The task –
Every line in the records below with the string "further" needs to be copied out.

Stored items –
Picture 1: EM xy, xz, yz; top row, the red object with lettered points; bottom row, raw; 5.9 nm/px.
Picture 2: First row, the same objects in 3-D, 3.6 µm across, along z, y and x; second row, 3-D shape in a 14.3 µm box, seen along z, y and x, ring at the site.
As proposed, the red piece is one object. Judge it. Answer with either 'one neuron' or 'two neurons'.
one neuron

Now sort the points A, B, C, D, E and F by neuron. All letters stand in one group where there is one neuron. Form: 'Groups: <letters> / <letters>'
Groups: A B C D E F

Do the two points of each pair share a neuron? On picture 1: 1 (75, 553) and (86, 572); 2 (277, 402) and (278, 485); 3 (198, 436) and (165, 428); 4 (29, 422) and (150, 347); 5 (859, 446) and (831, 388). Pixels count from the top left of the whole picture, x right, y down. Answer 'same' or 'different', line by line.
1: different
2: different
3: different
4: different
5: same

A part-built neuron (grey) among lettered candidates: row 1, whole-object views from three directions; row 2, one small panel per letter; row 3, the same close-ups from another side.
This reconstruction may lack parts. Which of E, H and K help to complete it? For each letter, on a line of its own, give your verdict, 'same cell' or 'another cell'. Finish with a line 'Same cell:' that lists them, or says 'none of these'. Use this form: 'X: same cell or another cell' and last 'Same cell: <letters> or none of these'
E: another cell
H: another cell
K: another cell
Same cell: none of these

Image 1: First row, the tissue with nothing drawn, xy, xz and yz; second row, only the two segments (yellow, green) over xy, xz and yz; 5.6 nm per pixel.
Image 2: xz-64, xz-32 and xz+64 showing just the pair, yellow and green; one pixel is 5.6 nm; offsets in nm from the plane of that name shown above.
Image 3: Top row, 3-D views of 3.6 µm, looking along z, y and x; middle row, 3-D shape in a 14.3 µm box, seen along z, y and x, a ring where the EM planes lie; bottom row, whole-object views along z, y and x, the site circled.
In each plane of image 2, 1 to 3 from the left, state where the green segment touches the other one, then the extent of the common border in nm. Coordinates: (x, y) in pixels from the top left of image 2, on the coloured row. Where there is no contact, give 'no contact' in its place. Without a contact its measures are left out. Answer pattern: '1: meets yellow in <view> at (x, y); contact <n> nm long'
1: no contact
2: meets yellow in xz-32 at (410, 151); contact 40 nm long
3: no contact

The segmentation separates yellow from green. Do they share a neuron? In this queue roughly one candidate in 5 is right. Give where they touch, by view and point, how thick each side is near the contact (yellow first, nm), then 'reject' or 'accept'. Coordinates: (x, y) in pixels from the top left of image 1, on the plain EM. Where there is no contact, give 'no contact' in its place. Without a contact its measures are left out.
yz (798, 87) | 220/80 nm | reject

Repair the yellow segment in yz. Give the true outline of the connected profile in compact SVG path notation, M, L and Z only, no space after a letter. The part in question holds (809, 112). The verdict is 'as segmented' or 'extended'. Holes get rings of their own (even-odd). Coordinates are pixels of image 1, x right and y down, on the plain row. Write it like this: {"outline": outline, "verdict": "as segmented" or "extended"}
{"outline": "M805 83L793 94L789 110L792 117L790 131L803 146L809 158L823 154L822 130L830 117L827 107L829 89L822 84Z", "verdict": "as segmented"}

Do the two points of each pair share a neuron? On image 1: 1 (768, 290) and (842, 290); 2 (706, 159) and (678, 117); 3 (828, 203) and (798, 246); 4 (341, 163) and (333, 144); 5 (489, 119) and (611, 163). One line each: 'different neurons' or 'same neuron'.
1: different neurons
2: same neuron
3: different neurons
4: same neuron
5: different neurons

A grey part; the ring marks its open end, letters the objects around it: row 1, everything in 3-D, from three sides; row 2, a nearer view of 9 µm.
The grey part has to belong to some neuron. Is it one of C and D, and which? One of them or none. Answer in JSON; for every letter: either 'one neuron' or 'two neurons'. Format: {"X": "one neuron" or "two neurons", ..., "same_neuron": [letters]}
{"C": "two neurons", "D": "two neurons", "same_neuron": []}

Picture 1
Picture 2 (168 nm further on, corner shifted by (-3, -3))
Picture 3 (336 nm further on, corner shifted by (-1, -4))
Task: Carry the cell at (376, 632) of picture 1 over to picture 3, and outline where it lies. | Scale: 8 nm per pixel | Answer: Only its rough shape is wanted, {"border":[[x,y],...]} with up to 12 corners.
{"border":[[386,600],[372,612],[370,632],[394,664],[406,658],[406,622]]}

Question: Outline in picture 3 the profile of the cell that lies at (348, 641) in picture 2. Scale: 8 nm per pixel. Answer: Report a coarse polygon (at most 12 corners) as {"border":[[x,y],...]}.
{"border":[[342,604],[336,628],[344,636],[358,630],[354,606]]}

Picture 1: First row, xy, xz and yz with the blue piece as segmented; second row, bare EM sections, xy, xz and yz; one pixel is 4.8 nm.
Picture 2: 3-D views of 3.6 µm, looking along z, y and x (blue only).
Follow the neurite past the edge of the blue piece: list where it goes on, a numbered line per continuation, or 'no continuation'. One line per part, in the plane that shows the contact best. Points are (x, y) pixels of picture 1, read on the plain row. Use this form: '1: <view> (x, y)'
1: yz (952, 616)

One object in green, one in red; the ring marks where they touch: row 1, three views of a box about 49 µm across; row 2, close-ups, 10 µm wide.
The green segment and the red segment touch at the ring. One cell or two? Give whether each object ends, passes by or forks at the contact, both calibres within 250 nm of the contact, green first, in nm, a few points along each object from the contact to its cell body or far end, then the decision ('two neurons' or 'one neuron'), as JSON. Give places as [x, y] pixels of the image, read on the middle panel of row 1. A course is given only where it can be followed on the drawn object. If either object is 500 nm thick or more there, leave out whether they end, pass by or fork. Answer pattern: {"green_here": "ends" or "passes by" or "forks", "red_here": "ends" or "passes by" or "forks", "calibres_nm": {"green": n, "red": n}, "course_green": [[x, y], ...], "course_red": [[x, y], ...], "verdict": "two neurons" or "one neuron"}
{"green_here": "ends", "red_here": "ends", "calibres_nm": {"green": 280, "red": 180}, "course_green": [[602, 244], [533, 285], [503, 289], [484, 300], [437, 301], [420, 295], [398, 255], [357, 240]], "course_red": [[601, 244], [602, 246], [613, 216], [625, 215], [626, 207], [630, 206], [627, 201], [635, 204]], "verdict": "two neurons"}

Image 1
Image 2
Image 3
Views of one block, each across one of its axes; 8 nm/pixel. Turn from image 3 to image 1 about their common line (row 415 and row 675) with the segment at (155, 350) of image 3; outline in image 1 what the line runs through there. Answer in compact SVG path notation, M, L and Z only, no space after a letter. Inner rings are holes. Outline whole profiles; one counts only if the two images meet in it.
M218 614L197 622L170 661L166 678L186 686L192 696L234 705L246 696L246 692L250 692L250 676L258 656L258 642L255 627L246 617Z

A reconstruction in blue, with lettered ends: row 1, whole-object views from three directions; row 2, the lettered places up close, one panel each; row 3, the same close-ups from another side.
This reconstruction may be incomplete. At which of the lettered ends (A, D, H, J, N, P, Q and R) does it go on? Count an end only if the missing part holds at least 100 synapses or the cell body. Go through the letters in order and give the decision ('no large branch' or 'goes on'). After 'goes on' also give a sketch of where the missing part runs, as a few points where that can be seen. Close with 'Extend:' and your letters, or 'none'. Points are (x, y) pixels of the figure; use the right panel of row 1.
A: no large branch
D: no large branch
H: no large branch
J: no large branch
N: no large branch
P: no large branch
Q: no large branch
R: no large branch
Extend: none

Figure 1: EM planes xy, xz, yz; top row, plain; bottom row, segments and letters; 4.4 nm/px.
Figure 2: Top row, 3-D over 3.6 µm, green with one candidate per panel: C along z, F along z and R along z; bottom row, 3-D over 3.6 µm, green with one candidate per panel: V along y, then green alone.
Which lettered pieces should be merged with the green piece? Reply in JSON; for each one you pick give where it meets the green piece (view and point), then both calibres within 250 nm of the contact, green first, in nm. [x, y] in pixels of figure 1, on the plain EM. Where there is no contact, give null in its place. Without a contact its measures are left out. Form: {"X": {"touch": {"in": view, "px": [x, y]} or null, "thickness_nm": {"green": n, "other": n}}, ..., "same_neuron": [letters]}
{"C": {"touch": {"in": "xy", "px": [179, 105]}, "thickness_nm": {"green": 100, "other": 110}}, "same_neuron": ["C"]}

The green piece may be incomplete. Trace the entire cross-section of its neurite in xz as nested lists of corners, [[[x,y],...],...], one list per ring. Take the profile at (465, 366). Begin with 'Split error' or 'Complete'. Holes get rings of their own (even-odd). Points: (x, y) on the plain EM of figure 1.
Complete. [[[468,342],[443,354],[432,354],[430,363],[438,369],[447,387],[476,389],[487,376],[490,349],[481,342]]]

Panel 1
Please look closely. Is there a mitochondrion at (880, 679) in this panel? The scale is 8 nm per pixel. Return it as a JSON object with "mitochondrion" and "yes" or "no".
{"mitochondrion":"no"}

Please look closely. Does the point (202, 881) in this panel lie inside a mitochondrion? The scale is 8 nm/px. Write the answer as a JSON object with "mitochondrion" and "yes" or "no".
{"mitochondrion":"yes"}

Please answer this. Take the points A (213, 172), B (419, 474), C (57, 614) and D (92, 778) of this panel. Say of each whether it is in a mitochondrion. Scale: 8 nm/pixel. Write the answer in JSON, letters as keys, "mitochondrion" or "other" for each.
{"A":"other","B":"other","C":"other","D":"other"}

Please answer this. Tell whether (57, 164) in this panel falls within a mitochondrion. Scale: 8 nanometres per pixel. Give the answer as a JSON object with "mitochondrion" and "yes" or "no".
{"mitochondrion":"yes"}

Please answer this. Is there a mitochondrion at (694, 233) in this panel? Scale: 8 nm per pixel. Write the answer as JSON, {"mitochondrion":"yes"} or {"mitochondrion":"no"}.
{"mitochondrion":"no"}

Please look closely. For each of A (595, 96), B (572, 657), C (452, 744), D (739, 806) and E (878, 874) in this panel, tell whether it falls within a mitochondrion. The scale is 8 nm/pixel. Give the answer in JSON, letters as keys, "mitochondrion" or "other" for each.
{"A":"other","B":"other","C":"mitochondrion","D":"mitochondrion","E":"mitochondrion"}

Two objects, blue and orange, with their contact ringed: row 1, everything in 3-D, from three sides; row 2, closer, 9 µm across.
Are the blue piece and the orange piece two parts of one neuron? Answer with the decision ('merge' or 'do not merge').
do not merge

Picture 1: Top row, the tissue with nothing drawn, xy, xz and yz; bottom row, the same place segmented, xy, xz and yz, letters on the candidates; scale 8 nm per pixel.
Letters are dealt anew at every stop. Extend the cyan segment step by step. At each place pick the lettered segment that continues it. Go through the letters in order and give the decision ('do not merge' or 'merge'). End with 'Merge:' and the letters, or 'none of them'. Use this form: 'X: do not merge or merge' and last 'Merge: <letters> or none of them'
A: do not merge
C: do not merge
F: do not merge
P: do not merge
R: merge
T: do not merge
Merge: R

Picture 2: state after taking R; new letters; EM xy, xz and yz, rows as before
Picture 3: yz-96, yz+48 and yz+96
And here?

Output for this task –
Picture 2 (168 nm further on, corner shifted by (-3, -3))
Picture 3 (336 nm further on, corner shifted by (-1, -4))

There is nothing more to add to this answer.